Senior Joyce Poon, taking headshots of staff and actors for the Zombie Prom playbill she created.

Senior directed one-acts or “SDOAs” is a chance for seniors to put on their very own production. Writing scripts, casting actors, and working with technical theatre students to see their vision come to fruition. Like many theatre arts programs, Perry held senior-directed one-acts to close off the year and end on a bang. Of course all of which has been canceled.

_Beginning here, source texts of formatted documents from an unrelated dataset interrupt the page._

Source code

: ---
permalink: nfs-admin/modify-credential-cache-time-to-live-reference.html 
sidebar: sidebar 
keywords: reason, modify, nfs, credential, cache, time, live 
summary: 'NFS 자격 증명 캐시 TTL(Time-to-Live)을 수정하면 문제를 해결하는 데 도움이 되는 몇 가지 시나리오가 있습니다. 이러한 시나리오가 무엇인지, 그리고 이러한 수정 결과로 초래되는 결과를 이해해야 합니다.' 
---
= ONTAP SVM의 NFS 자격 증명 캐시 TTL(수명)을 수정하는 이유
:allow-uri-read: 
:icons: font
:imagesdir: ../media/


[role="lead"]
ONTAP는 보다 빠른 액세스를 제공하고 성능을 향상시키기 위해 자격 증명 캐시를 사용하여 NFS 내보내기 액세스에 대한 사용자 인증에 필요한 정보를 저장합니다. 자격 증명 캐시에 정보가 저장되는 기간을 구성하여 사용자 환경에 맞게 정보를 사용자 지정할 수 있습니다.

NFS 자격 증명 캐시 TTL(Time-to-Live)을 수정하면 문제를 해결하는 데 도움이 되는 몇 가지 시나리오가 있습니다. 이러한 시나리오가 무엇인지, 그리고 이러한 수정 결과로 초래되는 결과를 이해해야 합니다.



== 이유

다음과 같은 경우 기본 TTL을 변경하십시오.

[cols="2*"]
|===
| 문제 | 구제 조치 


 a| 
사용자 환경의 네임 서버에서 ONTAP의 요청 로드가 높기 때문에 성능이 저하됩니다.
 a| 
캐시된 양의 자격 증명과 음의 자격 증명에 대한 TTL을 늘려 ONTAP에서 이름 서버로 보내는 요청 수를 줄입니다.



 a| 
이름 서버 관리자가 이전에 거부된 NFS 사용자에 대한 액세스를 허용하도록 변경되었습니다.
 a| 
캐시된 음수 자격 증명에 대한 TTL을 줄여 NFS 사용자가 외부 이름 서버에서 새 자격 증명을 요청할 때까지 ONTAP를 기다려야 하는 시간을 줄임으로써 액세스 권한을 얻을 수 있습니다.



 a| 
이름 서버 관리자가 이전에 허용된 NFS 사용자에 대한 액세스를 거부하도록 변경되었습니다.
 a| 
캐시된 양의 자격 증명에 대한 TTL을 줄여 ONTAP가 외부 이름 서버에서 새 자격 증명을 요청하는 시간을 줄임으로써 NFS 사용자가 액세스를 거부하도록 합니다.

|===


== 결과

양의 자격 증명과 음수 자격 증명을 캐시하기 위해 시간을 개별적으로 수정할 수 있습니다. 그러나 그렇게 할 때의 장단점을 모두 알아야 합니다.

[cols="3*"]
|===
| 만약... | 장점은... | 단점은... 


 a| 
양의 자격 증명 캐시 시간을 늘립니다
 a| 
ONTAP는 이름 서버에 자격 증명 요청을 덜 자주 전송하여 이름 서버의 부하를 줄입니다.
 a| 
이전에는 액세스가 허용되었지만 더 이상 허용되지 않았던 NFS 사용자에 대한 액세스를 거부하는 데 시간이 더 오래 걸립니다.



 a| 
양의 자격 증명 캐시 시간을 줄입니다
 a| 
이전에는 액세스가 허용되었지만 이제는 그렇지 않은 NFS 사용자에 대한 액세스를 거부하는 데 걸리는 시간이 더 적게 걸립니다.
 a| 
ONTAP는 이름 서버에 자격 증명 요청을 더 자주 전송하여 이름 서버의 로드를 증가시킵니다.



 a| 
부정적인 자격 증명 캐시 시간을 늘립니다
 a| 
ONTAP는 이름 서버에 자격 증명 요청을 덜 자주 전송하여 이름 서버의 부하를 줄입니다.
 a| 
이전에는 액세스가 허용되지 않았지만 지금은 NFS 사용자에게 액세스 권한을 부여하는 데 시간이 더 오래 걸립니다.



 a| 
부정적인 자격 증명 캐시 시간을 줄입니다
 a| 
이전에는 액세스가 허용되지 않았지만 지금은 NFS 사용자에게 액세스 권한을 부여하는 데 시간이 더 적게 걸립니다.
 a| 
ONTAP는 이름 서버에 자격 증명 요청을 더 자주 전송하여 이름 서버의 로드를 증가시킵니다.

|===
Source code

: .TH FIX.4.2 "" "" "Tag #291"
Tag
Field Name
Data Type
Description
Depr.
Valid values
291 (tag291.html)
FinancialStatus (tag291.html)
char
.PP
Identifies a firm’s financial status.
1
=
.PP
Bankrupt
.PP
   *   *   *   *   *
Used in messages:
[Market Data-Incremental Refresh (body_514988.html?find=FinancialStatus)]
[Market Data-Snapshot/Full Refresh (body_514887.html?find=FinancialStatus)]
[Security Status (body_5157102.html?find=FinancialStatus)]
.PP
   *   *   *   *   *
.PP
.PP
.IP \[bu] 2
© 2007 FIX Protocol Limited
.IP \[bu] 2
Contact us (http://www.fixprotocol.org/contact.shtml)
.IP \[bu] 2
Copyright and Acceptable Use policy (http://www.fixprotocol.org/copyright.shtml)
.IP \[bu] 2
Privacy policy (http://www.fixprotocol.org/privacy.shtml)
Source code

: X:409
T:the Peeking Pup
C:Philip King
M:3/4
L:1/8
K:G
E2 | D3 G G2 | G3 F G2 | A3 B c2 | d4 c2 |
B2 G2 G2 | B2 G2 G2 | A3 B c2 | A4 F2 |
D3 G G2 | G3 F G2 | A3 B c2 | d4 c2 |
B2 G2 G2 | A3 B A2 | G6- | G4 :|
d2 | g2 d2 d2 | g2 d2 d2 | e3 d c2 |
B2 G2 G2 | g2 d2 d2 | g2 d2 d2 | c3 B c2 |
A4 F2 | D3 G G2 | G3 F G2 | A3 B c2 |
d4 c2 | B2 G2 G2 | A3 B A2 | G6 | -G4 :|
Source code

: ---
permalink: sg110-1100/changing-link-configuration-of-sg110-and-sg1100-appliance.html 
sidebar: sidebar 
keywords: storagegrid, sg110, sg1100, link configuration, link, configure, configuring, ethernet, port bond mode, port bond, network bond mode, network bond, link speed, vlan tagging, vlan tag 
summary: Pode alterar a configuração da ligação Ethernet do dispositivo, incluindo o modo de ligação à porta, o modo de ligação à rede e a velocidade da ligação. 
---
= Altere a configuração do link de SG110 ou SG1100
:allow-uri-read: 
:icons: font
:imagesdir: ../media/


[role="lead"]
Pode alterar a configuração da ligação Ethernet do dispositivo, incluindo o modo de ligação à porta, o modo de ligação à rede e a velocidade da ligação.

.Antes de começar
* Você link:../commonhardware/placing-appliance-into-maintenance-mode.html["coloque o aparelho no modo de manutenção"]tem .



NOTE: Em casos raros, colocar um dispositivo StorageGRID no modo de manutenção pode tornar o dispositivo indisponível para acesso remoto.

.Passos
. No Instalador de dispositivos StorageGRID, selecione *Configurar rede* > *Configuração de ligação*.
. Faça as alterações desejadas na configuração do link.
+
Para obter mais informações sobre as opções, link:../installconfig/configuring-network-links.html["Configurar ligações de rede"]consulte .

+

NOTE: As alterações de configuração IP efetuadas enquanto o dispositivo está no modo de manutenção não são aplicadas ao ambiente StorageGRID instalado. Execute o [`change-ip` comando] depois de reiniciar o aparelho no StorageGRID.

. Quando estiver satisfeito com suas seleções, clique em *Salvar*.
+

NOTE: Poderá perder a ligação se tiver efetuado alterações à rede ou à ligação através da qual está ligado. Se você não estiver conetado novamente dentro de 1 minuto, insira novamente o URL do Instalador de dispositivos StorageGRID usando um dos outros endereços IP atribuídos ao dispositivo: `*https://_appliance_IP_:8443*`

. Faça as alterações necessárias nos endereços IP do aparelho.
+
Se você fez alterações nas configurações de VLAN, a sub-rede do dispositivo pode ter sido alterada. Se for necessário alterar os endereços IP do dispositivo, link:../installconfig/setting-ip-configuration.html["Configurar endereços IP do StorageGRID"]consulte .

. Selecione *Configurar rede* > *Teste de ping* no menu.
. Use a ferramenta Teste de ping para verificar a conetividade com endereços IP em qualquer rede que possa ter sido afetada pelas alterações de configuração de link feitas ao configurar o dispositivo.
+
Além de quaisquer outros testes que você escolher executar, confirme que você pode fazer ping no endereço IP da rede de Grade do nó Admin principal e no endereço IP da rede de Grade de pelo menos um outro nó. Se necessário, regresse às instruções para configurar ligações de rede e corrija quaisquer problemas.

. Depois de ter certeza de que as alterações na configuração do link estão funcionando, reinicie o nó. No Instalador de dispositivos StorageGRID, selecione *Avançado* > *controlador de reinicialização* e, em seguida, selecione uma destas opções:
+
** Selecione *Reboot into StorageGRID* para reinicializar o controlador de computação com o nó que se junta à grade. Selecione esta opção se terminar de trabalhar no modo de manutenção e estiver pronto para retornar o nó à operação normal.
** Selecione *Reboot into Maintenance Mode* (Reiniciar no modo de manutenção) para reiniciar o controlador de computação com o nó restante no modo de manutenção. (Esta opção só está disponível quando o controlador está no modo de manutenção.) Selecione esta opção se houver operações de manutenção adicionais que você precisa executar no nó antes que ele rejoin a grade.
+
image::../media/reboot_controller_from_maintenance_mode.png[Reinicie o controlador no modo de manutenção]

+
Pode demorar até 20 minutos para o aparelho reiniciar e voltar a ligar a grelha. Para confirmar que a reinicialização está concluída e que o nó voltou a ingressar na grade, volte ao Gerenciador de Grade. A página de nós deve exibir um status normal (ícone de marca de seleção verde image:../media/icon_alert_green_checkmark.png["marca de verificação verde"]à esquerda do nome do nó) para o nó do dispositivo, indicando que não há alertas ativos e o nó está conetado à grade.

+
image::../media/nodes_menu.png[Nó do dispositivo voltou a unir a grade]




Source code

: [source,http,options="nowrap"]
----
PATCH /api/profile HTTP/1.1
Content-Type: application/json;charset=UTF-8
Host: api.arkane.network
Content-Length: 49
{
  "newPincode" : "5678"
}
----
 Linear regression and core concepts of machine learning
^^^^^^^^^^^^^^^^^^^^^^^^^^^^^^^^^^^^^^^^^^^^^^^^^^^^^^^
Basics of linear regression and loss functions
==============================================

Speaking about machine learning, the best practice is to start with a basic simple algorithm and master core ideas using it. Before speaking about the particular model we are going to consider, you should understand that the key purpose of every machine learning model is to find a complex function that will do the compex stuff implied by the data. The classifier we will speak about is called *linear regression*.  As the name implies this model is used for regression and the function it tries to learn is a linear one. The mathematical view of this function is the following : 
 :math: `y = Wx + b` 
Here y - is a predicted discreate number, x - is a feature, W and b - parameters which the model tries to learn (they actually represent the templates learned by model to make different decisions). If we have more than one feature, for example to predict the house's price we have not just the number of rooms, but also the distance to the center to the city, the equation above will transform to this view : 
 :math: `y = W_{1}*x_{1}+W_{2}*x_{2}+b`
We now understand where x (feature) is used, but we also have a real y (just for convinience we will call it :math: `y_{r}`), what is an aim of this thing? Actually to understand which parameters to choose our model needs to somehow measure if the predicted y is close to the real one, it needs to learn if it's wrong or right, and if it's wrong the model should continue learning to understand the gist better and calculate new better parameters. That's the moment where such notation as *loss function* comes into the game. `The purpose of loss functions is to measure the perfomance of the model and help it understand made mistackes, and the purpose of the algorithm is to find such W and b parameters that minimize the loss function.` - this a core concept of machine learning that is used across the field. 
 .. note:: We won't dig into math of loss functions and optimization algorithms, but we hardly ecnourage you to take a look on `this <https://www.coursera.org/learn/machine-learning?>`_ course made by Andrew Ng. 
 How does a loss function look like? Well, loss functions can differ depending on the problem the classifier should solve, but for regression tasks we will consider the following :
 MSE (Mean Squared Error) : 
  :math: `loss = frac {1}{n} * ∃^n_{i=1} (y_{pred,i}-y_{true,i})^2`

Although Shawna Marquis, the theatre arts and technical theatre teacher who oversees the one-acts, never sent out a full statement, students were able to catch on. “I don’t think Marquis had to tell anyone by the way things were going and how the district sent out an email canceling all April events,” senior and technical theatre student Joyce Poon said, “It was a more of a connect the dots situation.”

Director Manuel Edrozo

After piecing together that one-acts had been canceled along with the rest of the school year, senior and director Manuel Edrozo admitted to feeling “really bummed” more so for the fact that he had been planning his show since sophomore year. “I started brainstorming set designs, costumes, and character types all the way back then,” Edrozo said. Co-directing with Cadence Messier, their show “CYC!” was a comedy meant to capture “the chaos that happens backstage and how much drama there is on and offstage,” Edrozo said.

According to Edrozo “There were other ways we could’ve done it (SDOAs). I know friends who are doing musicals over zoom to stay engaged. But we all kinda just dropped it,” Edrozo said. He explained it was not due to a lack of motivation but rather out of consideration for everyone,” I just decided to let it go. It would’ve been selfish to force everyone to do it if the senior directed one-acts were canceled just because I wanted to.”

Director Isaiah Scruggs 

Senior director Isaiah Scruggs was disappointed to learn about the cancellation as he saw the one-acts as an opportunity to pass on his knowledge of theatre to younger actors. “This mix of learning styles (referring to theatre background) has opened me up to a whole new perspective on not just theatre, but the impact it creates on me and my fellow actors,” Scruggs said, “That’s why this One-Act was special to me.”

“I felt really excited to pass on all that I’ve learned and create a story full of dedicated actors younger than me and spark their potential,” Scruggs said. 

As other directors did, Scruggs already selected his cast. When it came to the casting process, he took it very seriously and had difficulty selecting his actors as he saw their skills shine through. All the actors quickly took to their character’s mindset and Scruggs determining factor came down to how they interacted with each other as their characters. Scruggs’ one-act, “Game of Chance,” was to be a suspenseful survival game played by six friends who were kidnapped by the “Overseer.” With one-acts no longer happening, Scruggs remains optimistic. 

A techy’s takeaway: Joyce Poon

For technical theatre, one-acts are a relatively easier task than a full-blown production and according to Poon“As a techie, you get more close with the actors since it’s a smaller task and there’s less stress upon your job since you have a smaller responsibility sense than you would in a big production.” 

Despite not being a huge production, one-acts offer experiences to techies that bigger productions don’t. “It does give a personal touch to it all. We mainly work with a higher authority, but with one-acts, you get to work more with people around the same age as you. You get to have a bit more freedom,” Poon explained.

For me, I don’t know how to feel about it honestly. It is sad since it was supposed to be my last theatre show. I looked forward to watching and experiencing the cool plots the senior directors wrote,” Poon said, “I think it’s because it’s my senior that I feel bittersweet about it since it would be my last “Hooray” moment and I feel like every senior feels that, especially the senior directors.”